A cura di Pino Nuccio
Estetica e stile
Van Dormael ha affermato in proposito: “Mi piacciono due cose della vita: essere vivo e fare
film e queste due cose sono contrastanti perché nei film tutto ha significato mentre la mia vita
è piena di buchi. Nella narrativa tradizionale dei film ci si occupa di rendere le cose semplici
mentre io cerco di realizzare film complessi come la vita……. Credo che il cinema abbia
ancora molto da scoprire in tal senso, perciò in genere preferisco i film che pongono domande
a quelli che danno delle risposte consolatorie”.

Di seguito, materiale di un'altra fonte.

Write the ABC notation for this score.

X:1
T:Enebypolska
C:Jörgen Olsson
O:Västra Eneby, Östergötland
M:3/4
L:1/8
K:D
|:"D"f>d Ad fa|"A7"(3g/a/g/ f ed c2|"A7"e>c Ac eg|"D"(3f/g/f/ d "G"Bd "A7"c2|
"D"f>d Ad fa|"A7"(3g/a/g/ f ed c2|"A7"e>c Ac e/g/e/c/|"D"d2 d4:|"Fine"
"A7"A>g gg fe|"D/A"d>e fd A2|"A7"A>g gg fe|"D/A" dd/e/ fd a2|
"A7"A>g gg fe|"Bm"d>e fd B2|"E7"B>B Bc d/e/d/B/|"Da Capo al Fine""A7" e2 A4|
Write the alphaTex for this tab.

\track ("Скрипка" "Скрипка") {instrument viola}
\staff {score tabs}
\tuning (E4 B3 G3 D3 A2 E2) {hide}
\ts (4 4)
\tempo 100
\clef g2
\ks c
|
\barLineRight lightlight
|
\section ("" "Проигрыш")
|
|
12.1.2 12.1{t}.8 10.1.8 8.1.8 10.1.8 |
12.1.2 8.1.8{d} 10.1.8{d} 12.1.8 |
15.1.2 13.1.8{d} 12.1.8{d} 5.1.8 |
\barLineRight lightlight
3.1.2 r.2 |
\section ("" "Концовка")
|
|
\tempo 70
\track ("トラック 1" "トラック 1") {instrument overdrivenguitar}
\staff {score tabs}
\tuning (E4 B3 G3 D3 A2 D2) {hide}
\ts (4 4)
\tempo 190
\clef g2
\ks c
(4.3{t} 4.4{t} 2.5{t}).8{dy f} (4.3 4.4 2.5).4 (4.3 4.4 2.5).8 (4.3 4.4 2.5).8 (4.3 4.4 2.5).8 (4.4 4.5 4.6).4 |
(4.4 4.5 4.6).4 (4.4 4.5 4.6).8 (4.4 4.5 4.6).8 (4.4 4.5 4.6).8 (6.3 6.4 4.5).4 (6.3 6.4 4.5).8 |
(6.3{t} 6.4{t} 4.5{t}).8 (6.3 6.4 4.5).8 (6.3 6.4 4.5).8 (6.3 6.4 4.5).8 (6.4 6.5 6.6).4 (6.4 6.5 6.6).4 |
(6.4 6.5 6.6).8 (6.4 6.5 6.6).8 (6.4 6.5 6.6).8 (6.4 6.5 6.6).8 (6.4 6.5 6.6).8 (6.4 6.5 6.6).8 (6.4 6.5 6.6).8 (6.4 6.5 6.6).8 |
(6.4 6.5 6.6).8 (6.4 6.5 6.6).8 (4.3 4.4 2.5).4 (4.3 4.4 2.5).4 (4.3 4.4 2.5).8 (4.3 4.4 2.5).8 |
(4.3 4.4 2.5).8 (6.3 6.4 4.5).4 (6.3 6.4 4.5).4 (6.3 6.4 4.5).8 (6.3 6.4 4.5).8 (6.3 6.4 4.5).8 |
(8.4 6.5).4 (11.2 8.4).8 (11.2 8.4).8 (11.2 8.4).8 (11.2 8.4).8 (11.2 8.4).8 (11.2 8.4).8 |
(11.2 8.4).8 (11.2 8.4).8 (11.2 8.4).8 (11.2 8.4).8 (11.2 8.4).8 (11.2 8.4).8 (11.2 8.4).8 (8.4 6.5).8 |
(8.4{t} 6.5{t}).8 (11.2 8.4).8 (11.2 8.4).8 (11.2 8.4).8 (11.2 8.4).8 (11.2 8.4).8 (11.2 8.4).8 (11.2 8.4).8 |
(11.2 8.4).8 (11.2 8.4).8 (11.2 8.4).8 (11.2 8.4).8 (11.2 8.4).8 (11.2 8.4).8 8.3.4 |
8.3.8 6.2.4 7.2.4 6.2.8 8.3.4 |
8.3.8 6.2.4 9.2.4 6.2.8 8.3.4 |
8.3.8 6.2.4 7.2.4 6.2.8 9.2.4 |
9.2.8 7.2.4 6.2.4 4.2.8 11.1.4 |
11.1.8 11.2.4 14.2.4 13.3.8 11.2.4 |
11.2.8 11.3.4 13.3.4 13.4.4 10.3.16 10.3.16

“Quello che mi interessa di più nel cinema non è dare un'immagine di realtà ma dare
un'immagine più di percezione generale che permetta a tutti gli stili di raccogliersi e di saltare
da una storia all'altra, da uno spazio e da un tempo all'altro proprio come succede a livello di
pensiero”.
Nei suoi film, Van Dormael riconosce tracce del lavoro di Federico Fellini, definendo pressoché
identiche le strutture di Amarcord. Egli inoltre cita Andrej Arsen'evič Tarkovskij, René Magritte,
Georges Méliès, Auguste e Louis Lumière tra le sue influenze. Le opere del regista spesso
finiscono con la morte, la quale non è raffigurata come una tragedia, ma come un momento
di felicità in cui il defunto osserva serenamente il mondo sottostante. La sceneggiatura di Sulla
terra come in cielo, curata da Van Dormael, termina con una nascita, che raffigura il
passaggio per un nuovo mondo. Questo schema viene utilizzato anche in Mr. Nobody, nel
quale la morte e l'immediata rinascita poste alla fine del film trasmettono un senso di felicità.
Van Dormael fa un importante uso di musiche pop classiche, come Boum! di Charles Trenet in
Toto le héros, Mexico di Luis Mariano in L'ottavo giorno e varie versioni di Mr. Sandman in Mr.
Nobody, usate come temi ricorrenti. Ogni opera del regista è caratterizzata da immagini
surreali. Nei primi due film questi elementi sono relativamente pochi, ad esempio i fiori danzanti
in Toto le héros o Georges che vola intorno a una stanza in L'ottavo giorno. Mr. Nobody è
caratterizzato da un uso esteso di elementi surreali durante tutta la durata della pellicola. Sia in
Toto le héros sia in L'ottavo giorno sono presenti personaggi con sindrome di Down, i quali
vengono raffigurati con rispetto, evidenziando le loro caratteristiche infantili.